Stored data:
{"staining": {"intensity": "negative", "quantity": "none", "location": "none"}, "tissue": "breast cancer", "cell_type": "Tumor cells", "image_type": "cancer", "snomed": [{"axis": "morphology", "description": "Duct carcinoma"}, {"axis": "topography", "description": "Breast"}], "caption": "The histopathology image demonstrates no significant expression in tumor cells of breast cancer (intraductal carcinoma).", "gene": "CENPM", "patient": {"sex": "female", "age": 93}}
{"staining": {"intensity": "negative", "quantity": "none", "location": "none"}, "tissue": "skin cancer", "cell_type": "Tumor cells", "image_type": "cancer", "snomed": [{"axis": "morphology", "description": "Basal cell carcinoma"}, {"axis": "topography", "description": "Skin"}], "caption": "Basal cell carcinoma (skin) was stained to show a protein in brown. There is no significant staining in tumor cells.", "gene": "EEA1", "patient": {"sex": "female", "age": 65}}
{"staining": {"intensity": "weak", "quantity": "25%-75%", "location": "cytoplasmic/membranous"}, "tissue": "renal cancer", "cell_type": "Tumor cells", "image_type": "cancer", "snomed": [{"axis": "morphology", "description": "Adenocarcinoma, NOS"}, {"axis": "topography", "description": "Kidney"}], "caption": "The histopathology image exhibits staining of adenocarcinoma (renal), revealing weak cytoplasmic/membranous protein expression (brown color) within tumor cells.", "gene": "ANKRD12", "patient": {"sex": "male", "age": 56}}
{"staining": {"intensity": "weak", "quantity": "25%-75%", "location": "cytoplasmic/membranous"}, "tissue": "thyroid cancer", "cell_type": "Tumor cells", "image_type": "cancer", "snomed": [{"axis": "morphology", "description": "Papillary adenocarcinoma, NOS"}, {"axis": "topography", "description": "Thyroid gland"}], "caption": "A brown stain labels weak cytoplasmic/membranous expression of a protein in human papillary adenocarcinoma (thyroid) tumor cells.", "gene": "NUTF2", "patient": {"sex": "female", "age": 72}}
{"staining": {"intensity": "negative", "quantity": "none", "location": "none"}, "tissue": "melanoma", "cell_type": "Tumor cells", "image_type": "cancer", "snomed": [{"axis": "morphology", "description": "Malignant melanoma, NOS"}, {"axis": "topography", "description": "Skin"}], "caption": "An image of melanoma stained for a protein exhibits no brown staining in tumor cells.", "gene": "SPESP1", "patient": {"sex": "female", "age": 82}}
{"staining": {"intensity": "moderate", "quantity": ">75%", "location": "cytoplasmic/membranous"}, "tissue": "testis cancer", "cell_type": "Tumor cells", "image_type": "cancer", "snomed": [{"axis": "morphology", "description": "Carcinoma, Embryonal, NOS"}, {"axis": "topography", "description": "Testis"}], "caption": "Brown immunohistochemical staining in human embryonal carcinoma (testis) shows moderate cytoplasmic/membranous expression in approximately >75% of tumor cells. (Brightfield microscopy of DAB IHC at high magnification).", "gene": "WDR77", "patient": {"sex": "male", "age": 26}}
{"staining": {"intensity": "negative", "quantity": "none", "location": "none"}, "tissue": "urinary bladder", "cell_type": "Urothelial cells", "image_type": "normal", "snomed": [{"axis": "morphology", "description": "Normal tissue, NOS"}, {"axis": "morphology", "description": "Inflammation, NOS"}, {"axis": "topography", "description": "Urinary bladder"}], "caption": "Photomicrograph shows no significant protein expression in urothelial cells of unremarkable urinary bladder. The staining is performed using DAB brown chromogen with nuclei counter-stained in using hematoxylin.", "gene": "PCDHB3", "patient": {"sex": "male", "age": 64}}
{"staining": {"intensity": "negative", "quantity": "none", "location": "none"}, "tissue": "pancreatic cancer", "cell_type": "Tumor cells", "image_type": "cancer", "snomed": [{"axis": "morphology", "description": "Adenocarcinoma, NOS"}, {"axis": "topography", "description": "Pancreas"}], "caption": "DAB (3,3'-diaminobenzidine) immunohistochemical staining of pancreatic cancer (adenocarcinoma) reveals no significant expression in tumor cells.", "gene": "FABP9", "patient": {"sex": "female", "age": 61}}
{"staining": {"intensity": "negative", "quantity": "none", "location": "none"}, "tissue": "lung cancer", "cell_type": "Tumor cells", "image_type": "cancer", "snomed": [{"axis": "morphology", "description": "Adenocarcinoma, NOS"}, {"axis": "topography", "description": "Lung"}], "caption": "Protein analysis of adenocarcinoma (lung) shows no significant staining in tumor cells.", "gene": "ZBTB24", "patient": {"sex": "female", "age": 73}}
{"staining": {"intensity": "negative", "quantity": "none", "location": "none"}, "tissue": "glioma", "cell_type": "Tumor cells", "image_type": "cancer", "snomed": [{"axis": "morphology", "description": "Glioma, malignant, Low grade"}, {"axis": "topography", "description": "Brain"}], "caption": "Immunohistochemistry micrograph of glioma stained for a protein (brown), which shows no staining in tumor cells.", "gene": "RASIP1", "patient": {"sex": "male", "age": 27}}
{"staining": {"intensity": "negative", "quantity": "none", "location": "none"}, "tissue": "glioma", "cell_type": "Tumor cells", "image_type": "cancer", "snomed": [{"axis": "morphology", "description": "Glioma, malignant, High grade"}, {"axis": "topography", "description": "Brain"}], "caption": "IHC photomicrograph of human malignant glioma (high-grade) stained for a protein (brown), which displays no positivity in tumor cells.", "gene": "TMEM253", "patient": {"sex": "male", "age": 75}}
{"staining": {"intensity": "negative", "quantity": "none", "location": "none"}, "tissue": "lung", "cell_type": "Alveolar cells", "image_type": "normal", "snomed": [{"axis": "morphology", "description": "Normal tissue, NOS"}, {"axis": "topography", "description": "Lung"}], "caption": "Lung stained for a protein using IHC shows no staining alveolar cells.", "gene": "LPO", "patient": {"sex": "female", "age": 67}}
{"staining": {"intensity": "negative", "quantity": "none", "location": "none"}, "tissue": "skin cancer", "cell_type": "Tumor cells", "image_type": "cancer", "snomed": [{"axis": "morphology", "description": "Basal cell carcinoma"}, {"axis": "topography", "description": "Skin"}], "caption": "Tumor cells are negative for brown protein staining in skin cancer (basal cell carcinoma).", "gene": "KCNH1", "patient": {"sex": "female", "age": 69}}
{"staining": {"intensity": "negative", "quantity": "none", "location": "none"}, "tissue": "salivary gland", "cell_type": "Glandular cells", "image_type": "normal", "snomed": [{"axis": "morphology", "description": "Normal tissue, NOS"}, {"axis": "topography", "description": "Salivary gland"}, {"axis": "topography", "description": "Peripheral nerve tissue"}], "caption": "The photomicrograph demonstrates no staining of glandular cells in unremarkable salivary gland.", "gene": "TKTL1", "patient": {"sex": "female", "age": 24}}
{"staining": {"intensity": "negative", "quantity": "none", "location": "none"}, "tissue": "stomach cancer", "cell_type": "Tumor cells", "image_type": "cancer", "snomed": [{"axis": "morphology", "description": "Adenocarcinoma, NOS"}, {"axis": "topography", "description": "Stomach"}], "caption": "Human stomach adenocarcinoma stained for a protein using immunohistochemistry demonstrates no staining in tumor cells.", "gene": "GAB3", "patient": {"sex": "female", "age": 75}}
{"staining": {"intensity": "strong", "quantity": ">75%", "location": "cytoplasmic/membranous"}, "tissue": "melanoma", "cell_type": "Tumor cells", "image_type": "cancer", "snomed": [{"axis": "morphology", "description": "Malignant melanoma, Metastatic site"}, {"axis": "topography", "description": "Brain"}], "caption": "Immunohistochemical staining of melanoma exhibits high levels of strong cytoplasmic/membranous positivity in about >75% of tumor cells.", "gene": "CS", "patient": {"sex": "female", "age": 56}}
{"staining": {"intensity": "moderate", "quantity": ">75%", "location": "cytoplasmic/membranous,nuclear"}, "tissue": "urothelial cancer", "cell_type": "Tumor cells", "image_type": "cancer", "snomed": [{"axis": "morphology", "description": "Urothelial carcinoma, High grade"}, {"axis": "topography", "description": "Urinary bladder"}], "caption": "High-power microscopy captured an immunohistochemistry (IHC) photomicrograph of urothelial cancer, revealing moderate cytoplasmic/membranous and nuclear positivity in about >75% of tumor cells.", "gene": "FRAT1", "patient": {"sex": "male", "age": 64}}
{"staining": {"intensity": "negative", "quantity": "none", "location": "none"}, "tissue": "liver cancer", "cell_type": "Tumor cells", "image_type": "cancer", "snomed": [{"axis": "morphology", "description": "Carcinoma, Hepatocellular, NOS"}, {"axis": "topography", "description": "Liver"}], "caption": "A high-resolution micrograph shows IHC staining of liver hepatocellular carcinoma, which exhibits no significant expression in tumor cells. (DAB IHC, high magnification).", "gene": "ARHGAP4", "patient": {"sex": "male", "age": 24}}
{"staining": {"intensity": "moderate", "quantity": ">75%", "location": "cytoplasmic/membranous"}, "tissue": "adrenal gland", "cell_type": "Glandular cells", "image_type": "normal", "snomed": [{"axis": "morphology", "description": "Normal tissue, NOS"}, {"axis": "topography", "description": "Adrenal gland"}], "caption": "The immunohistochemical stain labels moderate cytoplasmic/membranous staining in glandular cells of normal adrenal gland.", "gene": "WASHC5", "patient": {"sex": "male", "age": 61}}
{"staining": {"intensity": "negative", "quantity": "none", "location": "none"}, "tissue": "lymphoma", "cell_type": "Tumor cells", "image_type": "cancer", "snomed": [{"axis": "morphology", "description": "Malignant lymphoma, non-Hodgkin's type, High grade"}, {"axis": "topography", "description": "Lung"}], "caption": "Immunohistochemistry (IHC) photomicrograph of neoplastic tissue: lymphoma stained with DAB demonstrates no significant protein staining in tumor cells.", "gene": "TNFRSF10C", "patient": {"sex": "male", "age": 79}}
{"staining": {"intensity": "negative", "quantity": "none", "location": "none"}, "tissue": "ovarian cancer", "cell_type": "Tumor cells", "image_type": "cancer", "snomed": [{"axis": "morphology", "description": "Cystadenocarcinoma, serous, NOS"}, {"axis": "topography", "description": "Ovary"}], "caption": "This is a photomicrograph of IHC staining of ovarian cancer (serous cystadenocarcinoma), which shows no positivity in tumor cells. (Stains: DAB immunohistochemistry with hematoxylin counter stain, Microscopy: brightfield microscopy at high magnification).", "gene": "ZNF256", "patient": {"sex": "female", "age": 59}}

AIM OF THE EXERCISE:
Set down the lines of the records exactly, from the first one through the line containing "cell carcinoma (skin)", and add nothing else.

RESULT:
{"staining": {"intensity": "negative", "quantity": "none", "location": "none"}, "tissue": "breast cancer", "cell_type": "Tumor cells", "image_type": "cancer", "snomed": [{"axis": "morphology", "description": "Duct carcinoma"}, {"axis": "topography", "description": "Breast"}], "caption": "The histopathology image demonstrates no significant expression in tumor cells of breast cancer (intraductal carcinoma).", "gene": "CENPM", "patient": {"sex": "female", "age": 93}}
{"staining": {"intensity": "negative", "quantity": "none", "location": "none"}, "tissue": "skin cancer", "cell_type": "Tumor cells", "image_type": "cancer", "snomed": [{"axis": "morphology", "description": "Basal cell carcinoma"}, {"axis": "topography", "description": "Skin"}], "caption": "Basal cell carcinoma (skin) was stained to show a protein in brown. There is no significant staining in tumor cells.", "gene": "EEA1", "patient": {"sex": "female", "age": 65}}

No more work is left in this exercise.